● INSTRUCTIONS FOR THE TASK: All lines from the one with "pinky tip: (365, 474)" to the end of the material, both included, are to be written out exactly and without anything else.

● DATA PROVIDED:
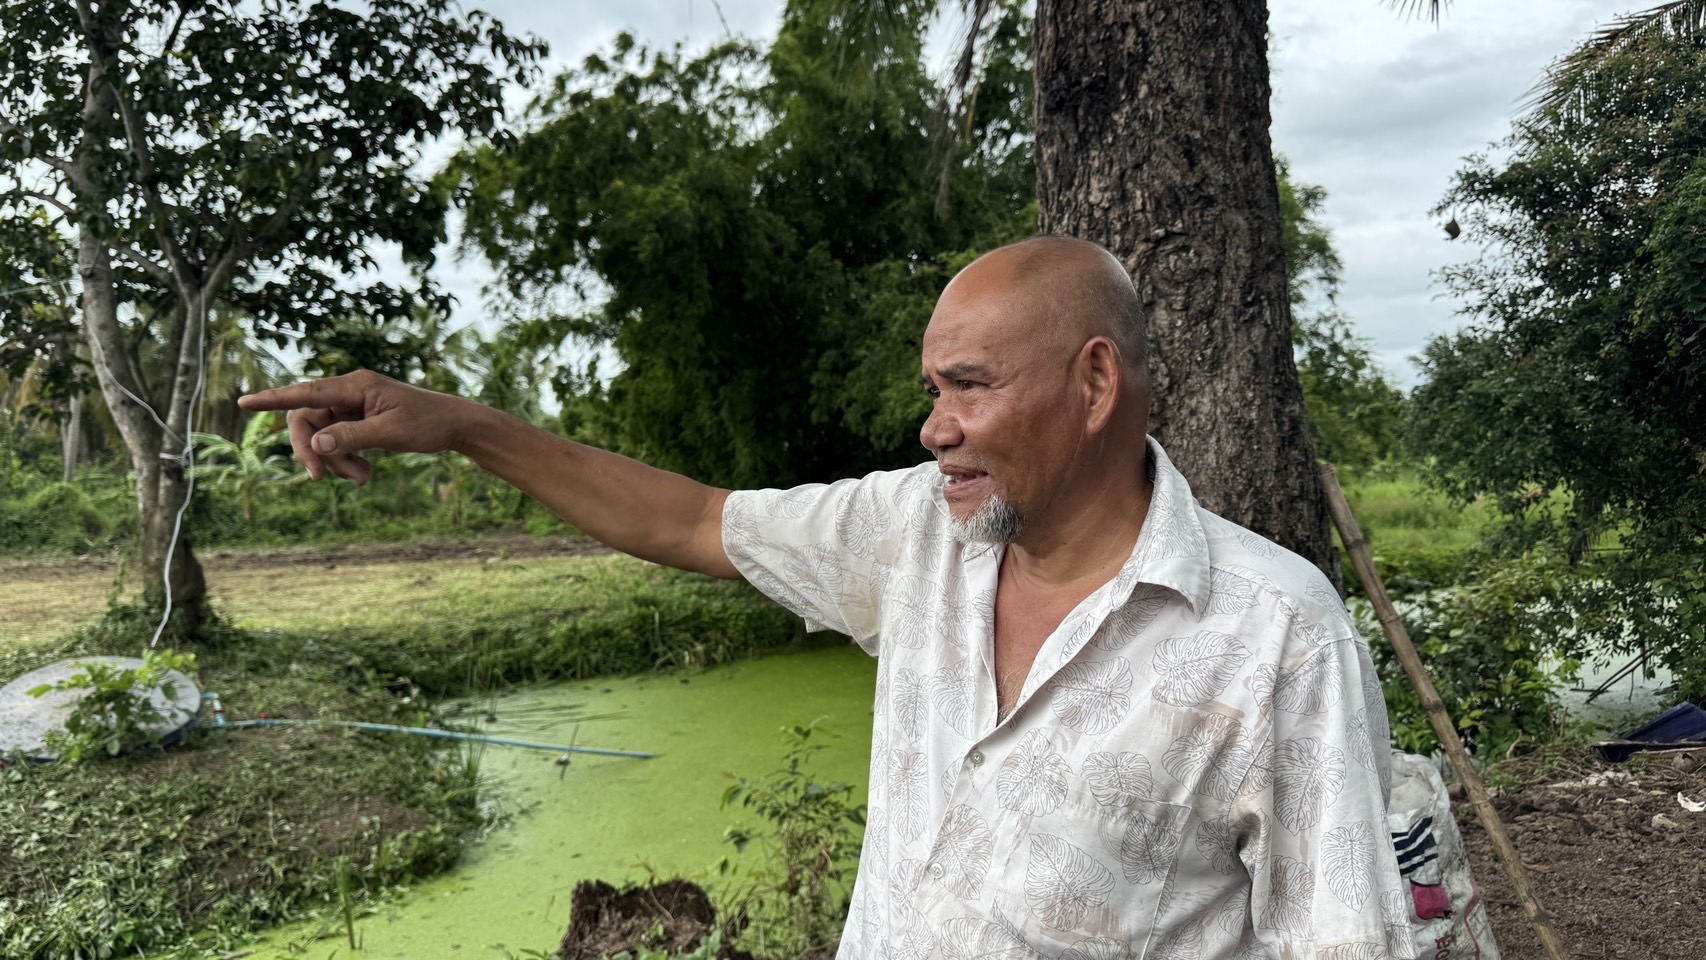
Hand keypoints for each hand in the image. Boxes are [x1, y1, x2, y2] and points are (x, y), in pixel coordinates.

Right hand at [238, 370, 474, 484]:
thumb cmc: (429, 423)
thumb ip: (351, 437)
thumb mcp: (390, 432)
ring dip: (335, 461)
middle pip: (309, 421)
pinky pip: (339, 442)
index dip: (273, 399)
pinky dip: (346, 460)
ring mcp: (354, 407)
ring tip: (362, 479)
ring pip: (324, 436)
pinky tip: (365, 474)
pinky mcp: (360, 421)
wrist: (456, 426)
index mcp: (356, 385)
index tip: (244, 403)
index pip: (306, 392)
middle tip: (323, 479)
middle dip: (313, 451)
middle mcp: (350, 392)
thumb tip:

● SOLVED EXERCISE:
pinky tip: (365, 474)
pinky mcp: (360, 421)
wrist: (456, 426)
index mcp: (356, 385)
index tip: (244, 403)
index pip: (306, 392)
middle tip: (323, 479)
middle dip: (313, 451)
middle mcp: (350, 392)
thumb tip:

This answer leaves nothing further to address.